The field had always lured women who used nursing as a supplemental income for their families; even today, more than 95 percent of American nurses are women. But in the mid-'80s, a lot of those women stayed at home or cut back to part-time work, experts in the field say.
* Following the inroads made by the generation before them, young women in the 1980s were lured by the glamour and potential of jobs in other sectors that had long been male strongholds. To many, nursing seemed like a job that played to some stereotypes that women were trying to shake.
"The impression was that nurses worked sun-up to sundown for no money, and all they did was follow doctor's orders," says Arneatha Martin, director of education and research at St. Joseph Medical Center.

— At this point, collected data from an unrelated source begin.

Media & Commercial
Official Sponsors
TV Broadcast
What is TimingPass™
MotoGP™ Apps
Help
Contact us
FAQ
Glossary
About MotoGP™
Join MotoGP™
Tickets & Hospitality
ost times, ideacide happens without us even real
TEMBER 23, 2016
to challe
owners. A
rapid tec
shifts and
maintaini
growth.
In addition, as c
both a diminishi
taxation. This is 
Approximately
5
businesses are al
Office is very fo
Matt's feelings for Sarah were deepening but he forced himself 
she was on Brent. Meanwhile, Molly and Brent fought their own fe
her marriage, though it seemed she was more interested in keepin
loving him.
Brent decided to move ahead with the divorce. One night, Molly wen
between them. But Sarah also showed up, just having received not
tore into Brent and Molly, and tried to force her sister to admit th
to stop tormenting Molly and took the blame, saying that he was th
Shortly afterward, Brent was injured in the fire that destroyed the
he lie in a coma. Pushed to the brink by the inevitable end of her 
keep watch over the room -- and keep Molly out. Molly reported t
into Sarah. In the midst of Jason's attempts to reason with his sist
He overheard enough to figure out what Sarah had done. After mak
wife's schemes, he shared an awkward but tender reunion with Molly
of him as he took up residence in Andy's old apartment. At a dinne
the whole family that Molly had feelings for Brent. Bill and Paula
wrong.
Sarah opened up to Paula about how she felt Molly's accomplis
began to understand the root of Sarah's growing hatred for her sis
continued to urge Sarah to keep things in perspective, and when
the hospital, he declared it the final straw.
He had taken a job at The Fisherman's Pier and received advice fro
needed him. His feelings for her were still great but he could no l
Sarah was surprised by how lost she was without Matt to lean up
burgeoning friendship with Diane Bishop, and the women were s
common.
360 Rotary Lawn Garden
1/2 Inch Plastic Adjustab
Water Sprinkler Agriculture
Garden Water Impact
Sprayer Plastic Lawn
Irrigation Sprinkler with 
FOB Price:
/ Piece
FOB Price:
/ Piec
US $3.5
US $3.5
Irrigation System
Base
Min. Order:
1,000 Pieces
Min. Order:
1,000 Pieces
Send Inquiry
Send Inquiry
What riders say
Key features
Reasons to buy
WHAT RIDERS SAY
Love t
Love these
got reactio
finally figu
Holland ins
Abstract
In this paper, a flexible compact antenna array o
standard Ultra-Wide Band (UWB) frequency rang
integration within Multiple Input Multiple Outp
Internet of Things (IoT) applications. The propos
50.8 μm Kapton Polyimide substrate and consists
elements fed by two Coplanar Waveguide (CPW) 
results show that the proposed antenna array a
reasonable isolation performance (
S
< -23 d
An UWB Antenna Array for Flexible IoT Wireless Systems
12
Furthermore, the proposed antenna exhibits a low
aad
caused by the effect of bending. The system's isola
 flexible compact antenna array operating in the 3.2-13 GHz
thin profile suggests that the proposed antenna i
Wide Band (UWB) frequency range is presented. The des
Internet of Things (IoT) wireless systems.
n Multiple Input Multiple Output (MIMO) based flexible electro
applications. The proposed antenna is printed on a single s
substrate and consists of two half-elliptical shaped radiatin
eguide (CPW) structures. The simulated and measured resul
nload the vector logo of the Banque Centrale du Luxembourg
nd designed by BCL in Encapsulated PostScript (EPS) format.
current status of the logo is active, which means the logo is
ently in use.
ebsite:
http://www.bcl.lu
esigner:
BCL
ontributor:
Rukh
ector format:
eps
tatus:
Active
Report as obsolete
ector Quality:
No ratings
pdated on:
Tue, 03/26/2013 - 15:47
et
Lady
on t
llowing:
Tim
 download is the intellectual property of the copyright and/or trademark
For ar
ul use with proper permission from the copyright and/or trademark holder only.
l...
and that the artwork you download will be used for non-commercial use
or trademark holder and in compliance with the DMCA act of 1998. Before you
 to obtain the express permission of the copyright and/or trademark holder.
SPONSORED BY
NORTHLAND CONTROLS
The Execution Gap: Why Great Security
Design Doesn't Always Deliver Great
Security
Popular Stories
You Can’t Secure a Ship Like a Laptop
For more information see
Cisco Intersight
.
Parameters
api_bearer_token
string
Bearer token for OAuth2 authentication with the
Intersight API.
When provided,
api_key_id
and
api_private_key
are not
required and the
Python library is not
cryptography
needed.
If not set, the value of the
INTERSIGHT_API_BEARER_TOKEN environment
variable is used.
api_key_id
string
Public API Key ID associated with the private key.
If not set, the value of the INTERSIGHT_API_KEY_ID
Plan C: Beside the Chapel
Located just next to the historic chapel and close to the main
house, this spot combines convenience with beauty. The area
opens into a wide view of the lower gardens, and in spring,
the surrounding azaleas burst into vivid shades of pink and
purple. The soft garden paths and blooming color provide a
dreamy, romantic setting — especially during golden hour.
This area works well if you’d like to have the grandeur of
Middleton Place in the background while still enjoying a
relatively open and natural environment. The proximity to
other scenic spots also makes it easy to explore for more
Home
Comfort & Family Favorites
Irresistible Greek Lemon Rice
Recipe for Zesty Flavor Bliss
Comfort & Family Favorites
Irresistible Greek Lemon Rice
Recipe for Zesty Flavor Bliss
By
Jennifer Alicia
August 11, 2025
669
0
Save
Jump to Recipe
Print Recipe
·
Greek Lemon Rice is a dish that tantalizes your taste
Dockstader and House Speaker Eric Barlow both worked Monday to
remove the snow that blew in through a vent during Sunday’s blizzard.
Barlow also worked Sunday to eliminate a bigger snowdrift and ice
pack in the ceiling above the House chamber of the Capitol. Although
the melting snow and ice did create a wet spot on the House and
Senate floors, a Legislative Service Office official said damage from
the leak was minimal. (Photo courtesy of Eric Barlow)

Adds Ms. Kilian: "Our image was bad, and it didn't help that all anyone saw in the media was negative things, like high health-care costs and so forth."
By the late 1980s, nursing schools were having trouble filling their classrooms. And hospitals and clinics, which had recovered from the initial shock of the Medicare limits, were opening their doors again to new nurses but not finding many people lined up to come in.
Since then, the situation has begun to turn around.